Tse-whit-zen (č̕ixʷícən /sal/ in the Klallam language, meaning "inner harbor") was a 1,700- to 2,700-year-old village of the Lower Elwha Klallam Tribe located along the Port Angeles, Washington waterfront. It was located at the base of Ediz Hook on the Olympic Peninsula. During construction in August 2003 of a graving dock associated with replacement of the Hood Canal Bridge, the village's cemetery and other prehistoric remains were discovered. The construction project was abandoned at this site because of the importance of the find, as the village was intact. It is the largest pre-European contact village site excavated in Washington State.

Archaeological excavation has revealed more than 10,000 artifacts and more than 335 intact skeletons. The Washington State Department of Transportation decided to halt all construction efforts related to the graving dock on December 21, 2004. Since then it has worked to ensure the preservation of remains and artifacts already uncovered by the construction.
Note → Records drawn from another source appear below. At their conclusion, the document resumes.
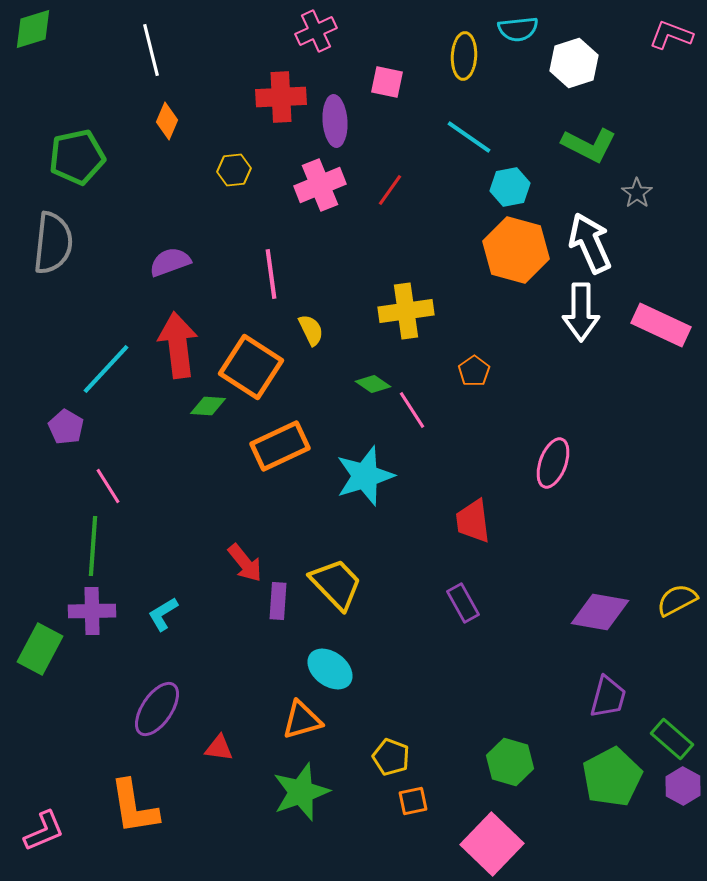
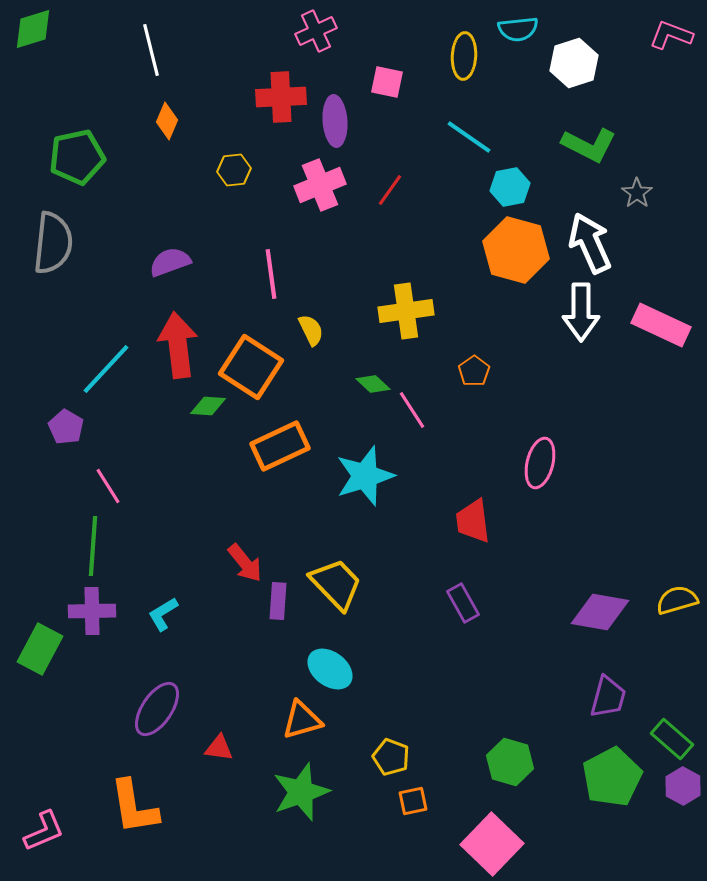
green diamond at (373, 384): rotated 8 degrees clockwise
pink ellipse at (553, 463): moved 13 px left; rotated 6 degrees counterclockwise
yellow semicircle at (677, 600): rotated 12 degrees clockwise
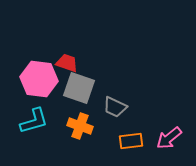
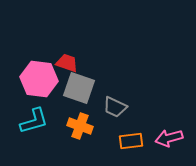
pink arrow: rotated 24 degrees clockwise
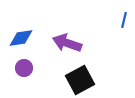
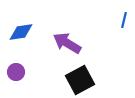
blue diamond: moved 6 px up
purple arrow: rotated 12 degrees clockwise
purple circle: moved 8 px left, 4 px down
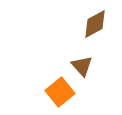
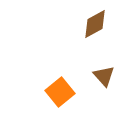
brown triangle: moved 22 px right, 10 px down
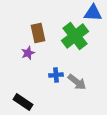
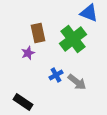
blue triangle: moved 4 px left; rotated 18 degrees clockwise
green cross: moved 2 px left, 3 px down
blue cross: rotated 24 degrees counterclockwise
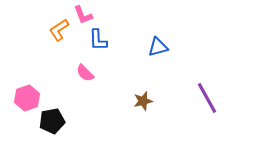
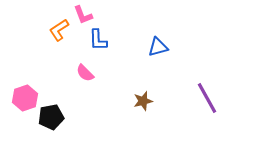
pink hexagon: moved 2 px left
black pentagon: moved 1 px left, 4 px up
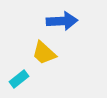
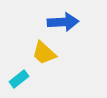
blue arrow: moved 1 px right, 1 px down
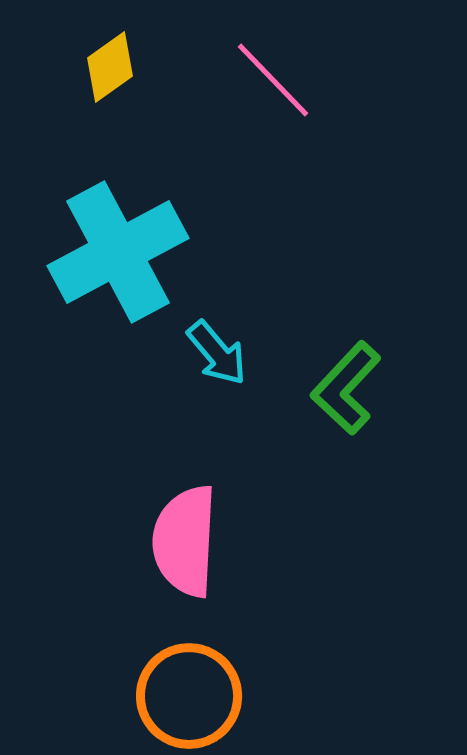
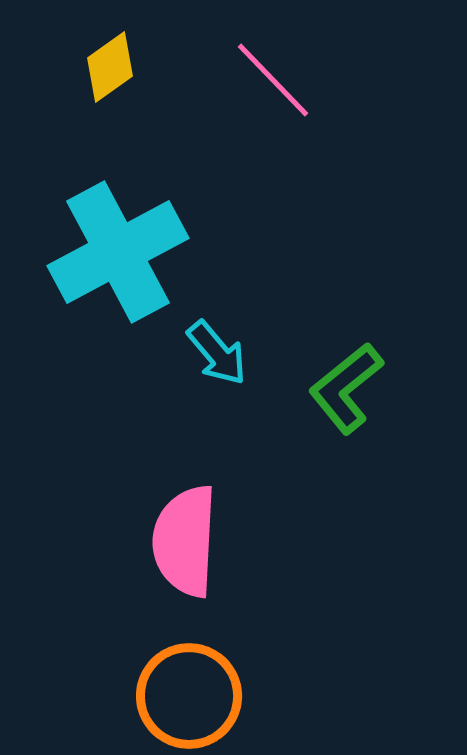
green L-shape: rotated 8 degrees clockwise
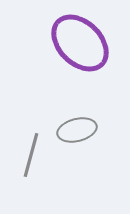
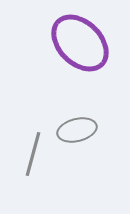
gray line: moved 2 px right, 1 px up
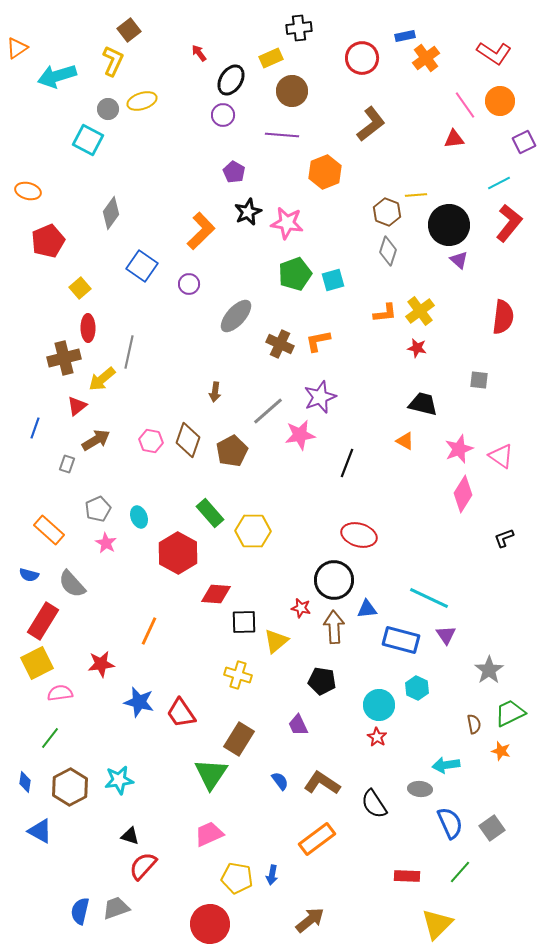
As a result of a legal settlement with Washington State, the tribe received the land of the village site, as well as $2.5 million to build a cultural center or museum at the site. The tribe intended to begin construction around 2012.

==History==
The Lower Elwha Klallam Tribe occupied the village of Tse-whit-zen for more than 2,700 years, according to radiocarbon dating. Their territory extended from this area along the Hoko River on the Strait of Juan de Fuca into the present-day Hood Canal, and this was one of several villages throughout the area. The earliest confirmed settlement at the village site dates to 750 B.C., about the same time as the founding of Rome, Italy.

This village site, which includes longhouse areas, ceremonial areas, places for fish and clam drying, was occupied by the Klallam until the 1930s. During the early 20th century, businesses owned by European Americans built a number of lumber mills on top of the village site at the waterfront during the expansion of the lumber industry. Because the ground was covered with 15 to 30 ft of fill, the village and cemetery site was preserved through this period.

Archaeological excavation has revealed possibly eight long house structures.

Elder Adeline Smith of the Lower Elwha Klallam Tribe championed the preservation of Tse-whit-zen. As a child, Smith had been warned by adults never to walk on or play on the site of Tse-whit-zen, as it was considered sacred by her people. She was also instrumental in gaining removal of the Elwha Dam and contributing to preservation of the Klallam language through creating a dictionary and written form.

The site is the largest ancient (pre-contact) Native American village discovered in Washington state to date (as of 2013).